Здесь нас продержали неделю. Бесплатный фитнес на свежем воздухе — копали рвы, строили какие-то валы для крепости. Работа тяжелая, тупая, но хоть не в камере. Порядки в остроге были жесткие, но слухи о наших «подвигах» в Тобольске, видимо, бежали впереди этапа. И нас особо не трогали. Держались особняком, сверлили друг друга недобрыми взглядами, но на рожон не лезли — видимо, понимали, что с нами шутки плохи, да и делить особо нечего, кроме вшей и казенной пайки.
Именно здесь, в Омске, при взгляде на бескрайние просторы за стенами крепости в моей голове окончательно оформилась мысль о побеге. Я совершенно отчетливо понял, что впереди, на каторге, мне решительно ничего не светило. Маши кайлом, пока не сдохнешь, и, может быть, лет через двадцать выйдешь на свободу немощным стариком с исполосованной кнутом шкурой и пустыми деснами от выпавших из-за цинги зубов.

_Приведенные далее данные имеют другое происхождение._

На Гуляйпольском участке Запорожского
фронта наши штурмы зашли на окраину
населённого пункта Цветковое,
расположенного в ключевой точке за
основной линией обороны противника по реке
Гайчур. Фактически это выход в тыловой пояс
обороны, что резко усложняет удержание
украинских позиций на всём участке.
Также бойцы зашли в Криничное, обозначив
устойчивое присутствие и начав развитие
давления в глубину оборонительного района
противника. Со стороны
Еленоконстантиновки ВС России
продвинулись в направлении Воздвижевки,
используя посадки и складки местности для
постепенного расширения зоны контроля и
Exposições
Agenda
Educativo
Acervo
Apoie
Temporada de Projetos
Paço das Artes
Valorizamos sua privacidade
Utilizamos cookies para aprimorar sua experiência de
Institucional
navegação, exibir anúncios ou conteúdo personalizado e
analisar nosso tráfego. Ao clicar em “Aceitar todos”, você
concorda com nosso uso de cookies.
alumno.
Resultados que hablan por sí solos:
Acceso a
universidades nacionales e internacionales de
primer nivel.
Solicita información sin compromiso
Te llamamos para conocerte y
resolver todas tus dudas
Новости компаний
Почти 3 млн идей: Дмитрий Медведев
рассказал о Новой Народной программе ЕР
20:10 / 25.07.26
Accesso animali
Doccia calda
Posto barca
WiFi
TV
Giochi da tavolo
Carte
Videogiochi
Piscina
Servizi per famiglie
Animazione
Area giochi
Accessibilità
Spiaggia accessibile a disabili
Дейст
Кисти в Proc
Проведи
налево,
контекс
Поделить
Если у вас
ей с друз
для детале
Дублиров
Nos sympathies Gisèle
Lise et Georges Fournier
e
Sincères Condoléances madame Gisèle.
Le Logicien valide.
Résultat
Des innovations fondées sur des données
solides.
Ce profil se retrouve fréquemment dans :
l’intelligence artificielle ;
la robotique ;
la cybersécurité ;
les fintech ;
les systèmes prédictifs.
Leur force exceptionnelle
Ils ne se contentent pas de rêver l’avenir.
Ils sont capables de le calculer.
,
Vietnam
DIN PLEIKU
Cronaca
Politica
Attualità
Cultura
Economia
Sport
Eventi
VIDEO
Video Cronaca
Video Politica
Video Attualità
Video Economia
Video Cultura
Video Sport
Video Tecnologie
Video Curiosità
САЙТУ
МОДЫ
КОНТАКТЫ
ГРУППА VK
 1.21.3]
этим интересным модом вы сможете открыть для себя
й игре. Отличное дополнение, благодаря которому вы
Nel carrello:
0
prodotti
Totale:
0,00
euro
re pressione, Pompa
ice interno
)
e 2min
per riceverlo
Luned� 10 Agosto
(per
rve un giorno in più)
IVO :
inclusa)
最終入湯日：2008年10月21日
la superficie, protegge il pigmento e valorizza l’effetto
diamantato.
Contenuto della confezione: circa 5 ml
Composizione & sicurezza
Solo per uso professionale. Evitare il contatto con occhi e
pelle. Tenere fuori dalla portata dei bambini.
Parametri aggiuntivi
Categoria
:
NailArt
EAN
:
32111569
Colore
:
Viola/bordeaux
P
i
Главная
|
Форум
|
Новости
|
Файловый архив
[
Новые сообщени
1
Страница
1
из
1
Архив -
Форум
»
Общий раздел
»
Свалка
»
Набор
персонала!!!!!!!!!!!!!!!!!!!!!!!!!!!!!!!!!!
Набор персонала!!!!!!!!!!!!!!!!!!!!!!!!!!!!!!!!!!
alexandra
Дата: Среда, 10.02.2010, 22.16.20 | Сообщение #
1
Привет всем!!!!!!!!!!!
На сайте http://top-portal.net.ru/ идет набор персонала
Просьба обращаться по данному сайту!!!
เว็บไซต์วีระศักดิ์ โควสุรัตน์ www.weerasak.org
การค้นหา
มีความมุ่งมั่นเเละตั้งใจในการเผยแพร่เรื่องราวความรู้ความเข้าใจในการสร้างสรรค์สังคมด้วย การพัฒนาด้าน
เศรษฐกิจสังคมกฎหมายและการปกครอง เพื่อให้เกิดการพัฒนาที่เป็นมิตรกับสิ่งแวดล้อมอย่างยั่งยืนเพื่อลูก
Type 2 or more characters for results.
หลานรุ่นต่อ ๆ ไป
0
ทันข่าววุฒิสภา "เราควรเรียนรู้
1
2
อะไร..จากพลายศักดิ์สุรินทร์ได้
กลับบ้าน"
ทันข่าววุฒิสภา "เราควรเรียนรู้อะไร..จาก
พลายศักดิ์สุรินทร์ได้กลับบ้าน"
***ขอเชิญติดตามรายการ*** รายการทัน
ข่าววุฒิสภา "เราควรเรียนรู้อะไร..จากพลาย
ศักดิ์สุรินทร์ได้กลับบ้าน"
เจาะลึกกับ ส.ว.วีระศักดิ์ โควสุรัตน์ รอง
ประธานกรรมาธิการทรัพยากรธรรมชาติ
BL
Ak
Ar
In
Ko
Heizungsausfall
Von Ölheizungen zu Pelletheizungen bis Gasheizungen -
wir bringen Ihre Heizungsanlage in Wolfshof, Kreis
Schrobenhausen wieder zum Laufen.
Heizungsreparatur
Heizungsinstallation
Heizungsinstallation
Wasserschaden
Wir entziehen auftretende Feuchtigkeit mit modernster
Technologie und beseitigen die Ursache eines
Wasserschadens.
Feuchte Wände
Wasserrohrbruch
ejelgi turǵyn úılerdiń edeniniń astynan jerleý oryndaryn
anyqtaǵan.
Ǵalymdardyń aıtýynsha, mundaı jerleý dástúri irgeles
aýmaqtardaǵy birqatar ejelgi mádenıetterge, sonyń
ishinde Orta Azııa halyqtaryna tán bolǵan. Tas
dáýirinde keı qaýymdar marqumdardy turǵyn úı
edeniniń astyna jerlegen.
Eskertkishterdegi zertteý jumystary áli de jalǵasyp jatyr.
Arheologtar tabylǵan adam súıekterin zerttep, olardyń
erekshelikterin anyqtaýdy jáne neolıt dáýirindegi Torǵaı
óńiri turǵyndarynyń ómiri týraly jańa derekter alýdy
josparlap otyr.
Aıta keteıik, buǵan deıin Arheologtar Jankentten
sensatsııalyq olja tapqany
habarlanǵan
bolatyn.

К тому же я немного освоился, обзавелся командой мечты. Сафар, с его знанием природы и навыками, был бы идеальным напарником. Тит — ходячая гора мышц. Фомич — хитрость и опыт старого каторжного волка. Даже Чурис, если не будет кашлять, мог пригодиться. Мысли о побеге приятно щекотали нервы холодными ночами в этом «санатории».
Предстоял путь до Красноярска — еще сотни верст через тайгу и предгорья. Самый тяжелый участок, но, возможно, именно там, в глуши, и появится шанс. Я начал прикидывать варианты, присматриваться к конвою, к местности. Планирование побега — единственное, что не давало окончательно скиснуть.